High temperature lifetime of polyimide/poly(silsesquioxane)-like hybrid films

Abstract

Decomposition kinetics in thermogravimetric analysis (TGA) and dynamic mechanical relaxation in dynamic mechanical analysis (DMA) are used to study the high temperature lifetime of the new type of polyimide/poly(silsesquioxane)-like (PI/PSSQ-like) hybrid films, which are designed to form three-dimensional structures with linear polyimide blocks and a crosslinked PSSQ-like structure. Both TGA and DMA analysis reveal that the PI/PSSQ-like hybrid films have a longer lifetime (are more reliable) with regard to their thermal and mechanical characteristics than that of pure PI. Even just 2 wt% of p-aminophenyltrimethoxysilane (APTS) in a PI/PSSQ-like hybrid film can significantly improve the service lifetime by as much as at least four times in a TGA decomposition kinetic study. The dynamical relaxation data are well fitted to the calculated WLF (Williams-Landel-Ferry) master curves. In a series of X-PIS (PI modified with APTS) hybrid films, decreasing the PI block chain length increases the decomposition activation energy, lifetime (in both TGA and DMA) and relaxation modulus. In a series of X-PIS-y-PTS [PI modified with APTS and phenyltrimethoxysilane (PTS)] films, the decomposition activation energy and lifetime (in TGA) increase with the PTS content.
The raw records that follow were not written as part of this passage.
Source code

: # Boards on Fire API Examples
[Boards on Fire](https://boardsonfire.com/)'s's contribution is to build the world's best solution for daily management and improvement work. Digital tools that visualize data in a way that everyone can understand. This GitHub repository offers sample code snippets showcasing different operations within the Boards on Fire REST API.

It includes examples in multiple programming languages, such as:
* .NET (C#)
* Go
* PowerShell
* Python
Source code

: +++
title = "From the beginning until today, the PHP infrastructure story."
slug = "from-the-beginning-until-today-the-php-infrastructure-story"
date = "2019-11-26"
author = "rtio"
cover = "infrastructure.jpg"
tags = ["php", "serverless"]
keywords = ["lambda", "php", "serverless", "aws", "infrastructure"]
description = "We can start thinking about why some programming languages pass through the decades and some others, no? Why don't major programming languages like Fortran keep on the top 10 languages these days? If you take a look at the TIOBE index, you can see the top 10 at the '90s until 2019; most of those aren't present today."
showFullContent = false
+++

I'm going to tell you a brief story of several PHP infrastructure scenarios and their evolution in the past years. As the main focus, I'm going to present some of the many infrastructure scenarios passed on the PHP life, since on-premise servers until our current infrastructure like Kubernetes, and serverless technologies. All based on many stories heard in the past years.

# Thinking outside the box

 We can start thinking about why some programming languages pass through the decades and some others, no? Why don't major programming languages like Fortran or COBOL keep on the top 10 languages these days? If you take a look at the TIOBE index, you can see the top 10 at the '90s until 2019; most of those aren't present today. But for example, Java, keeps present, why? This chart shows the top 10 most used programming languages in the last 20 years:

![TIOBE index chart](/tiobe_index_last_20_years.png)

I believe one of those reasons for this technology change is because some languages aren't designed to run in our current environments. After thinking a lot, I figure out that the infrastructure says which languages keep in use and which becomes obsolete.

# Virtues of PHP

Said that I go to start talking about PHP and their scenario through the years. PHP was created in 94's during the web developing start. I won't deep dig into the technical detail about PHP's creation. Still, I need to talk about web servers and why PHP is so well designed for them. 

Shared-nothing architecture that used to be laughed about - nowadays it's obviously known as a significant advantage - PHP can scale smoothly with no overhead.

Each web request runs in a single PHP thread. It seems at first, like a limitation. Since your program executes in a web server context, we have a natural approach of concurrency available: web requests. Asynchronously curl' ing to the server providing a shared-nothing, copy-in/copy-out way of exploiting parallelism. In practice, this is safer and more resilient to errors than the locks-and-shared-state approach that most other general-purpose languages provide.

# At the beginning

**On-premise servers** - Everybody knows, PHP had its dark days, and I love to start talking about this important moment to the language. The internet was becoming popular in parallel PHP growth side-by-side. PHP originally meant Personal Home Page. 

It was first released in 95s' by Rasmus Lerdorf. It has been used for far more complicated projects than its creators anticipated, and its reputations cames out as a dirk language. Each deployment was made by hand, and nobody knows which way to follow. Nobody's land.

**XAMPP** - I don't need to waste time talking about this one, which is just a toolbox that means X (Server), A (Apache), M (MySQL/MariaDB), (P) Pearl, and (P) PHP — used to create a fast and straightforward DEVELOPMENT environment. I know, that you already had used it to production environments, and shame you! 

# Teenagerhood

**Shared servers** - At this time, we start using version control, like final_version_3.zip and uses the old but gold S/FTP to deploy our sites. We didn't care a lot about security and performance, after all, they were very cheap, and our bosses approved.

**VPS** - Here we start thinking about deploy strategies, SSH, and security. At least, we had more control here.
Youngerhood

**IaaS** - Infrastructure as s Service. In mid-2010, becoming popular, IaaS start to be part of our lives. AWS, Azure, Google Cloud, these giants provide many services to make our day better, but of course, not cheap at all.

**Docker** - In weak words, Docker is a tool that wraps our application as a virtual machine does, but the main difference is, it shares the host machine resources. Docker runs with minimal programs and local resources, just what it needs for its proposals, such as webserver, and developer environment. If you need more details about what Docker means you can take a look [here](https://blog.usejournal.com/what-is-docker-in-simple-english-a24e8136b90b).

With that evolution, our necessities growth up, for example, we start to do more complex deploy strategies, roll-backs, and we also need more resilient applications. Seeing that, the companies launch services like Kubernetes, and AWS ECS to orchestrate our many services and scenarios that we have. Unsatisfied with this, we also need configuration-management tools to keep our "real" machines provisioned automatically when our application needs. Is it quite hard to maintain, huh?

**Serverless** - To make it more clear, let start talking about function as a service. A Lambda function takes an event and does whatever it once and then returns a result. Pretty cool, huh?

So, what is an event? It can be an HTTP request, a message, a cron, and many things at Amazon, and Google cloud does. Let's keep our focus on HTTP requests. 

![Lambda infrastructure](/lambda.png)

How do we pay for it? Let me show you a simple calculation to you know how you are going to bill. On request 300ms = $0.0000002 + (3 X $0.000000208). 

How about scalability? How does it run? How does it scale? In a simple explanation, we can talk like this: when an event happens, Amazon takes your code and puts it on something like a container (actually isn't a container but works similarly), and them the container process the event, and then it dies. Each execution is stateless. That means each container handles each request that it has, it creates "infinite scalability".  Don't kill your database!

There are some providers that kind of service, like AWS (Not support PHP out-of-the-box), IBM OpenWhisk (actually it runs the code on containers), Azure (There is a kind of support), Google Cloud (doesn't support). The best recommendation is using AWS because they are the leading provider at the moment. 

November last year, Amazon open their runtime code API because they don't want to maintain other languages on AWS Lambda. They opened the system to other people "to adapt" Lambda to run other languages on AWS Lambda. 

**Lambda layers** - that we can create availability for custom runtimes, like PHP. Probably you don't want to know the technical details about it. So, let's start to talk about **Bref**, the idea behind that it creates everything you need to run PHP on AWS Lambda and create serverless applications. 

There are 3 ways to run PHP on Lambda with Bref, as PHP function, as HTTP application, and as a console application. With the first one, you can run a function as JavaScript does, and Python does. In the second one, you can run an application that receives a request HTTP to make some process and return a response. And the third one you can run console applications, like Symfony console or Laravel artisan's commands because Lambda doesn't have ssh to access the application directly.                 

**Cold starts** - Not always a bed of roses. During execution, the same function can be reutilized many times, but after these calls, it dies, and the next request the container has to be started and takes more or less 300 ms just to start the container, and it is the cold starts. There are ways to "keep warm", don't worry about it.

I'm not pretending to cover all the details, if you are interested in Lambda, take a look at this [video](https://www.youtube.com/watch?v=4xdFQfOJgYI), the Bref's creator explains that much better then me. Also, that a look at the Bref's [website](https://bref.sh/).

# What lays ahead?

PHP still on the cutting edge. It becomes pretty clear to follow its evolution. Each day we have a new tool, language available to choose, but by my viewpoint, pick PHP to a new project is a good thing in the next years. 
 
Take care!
Interestingly, the dynamic mechanical relaxation modulus of 10000-PIS-100-PTS film is lower than that of the corresponding 10000-PIS film at frequency > 10(2) rad/sec, but higher at frequency < 10(2) rad/sec. The 10000-PIS-100-PTS has a lower relaxation time than the 10000-PIS at the modulus 5x10(8) Pa, but the relaxation time of the former becomes higher at 5x10(7) Pa.